◆ **TÂCHE DEMANDÉE 1**
D'après l'entretien sur l'édition, que font les maisons des grands groupes lorsqu'un livre ne prend pas dans les trois mois ?

Éditer : une aventure de l’esprit – Entretien avec Pierre-Guillaume de Roux

Déc 27, 1999 | Entretien, Partis politiques, intelligentsia, médias

 

Royaliste : Comment les éditions des Syrtes veulent-elles se situer dans le champ éditorial ?

Pierre-Guillaume de Roux : Nous voulons mener une politique d’auteurs, donc une politique sur le long terme qui est contraire au courant dominant.

Royaliste : Comment qualifier ce courant ?

P-G. de Roux : Dans les grands groupes, l’activité des maisons d’éditions se rapproche de plus en plus de celle d’un journal. Elles vivent dans l’urgence, avec l’obsession du « coup » médiatique : on lance un livre sur un idée qui est dans l’actualité, sur un fait divers, avec une importante mise en place chez les libraires ;  si ça ne prend pas pendant dans les trois mois, on pilonne les livres retournés et on passe à autre chose. Cela signifie que, pour ces maisons, le livre est devenu un produit de consommation comme un autre.

Telle n’est pas ma conviction : un livre est toujours une aventure de l’esprit, un auteur n’est pas quelqu’un qui offre un produit banal. L’éditeur doit prendre part  à la création littéraire en soutenant des auteurs : sauf exception, un écrivain ne trouve pas ses lecteurs dès son premier roman ; il faut lui donner le temps de faire son œuvre, l’encourager, lui donner les moyens de se faire connaître. Concrètement, l’éditeur doit éveiller des critiques littéraires, convaincre des libraires, trouver l’argent nécessaire à la publication d’un deuxième ouvrage qui permettra de convaincre quelques critiques et quelques libraires de plus. C’est donc un investissement sur trois, cinq, dix ans, sans que l’on soit certain de parvenir à ses fins. C’est cela, le travail de l’éditeur : avoir la volonté farouche de faire connaître l’écrivain que l’on a été le premier à lire, faire partager de proche en proche la conviction qu’il a du talent. L’édition, c’est du temps. Or cette conception est en train de disparaître.

Royaliste : Pourquoi ?

◆ **MATÉRIEL FOURNI**
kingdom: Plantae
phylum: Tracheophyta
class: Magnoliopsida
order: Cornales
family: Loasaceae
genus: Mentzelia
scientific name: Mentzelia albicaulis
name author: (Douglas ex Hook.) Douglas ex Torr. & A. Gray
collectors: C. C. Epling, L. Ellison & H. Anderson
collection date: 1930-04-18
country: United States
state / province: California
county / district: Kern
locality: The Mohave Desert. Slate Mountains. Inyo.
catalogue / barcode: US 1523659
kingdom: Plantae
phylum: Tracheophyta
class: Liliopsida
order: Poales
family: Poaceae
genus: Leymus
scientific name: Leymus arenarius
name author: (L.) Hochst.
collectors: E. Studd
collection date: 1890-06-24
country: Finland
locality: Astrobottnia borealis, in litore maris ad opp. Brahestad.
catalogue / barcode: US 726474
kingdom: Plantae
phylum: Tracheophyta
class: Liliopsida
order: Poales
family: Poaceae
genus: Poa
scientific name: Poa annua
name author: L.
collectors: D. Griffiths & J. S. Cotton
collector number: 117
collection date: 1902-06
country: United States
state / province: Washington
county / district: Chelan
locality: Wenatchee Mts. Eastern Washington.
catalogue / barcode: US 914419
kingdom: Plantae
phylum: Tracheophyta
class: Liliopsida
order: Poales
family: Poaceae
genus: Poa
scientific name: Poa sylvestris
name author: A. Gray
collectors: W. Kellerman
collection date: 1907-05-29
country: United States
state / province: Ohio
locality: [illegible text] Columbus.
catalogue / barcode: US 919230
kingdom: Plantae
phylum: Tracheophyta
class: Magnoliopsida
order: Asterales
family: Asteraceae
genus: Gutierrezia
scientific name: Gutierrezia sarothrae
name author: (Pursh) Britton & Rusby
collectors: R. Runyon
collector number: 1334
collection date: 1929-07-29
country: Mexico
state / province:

◆ **TÂCHE DEMANDÉE 2**
Renvoyez chaque ligne des fiches qui contient la chaîne « catalogue », en respectant la casse.

◆ **RÉSULTAT OBTENU 1**
Elles pilonnent les livres retournés et passent à autre chose.

◆ **RÉSULTAT OBTENU 2**
catalogue / barcode: US 1523659
catalogue / barcode: US 726474
catalogue / barcode: US 914419
catalogue / barcode: US 919230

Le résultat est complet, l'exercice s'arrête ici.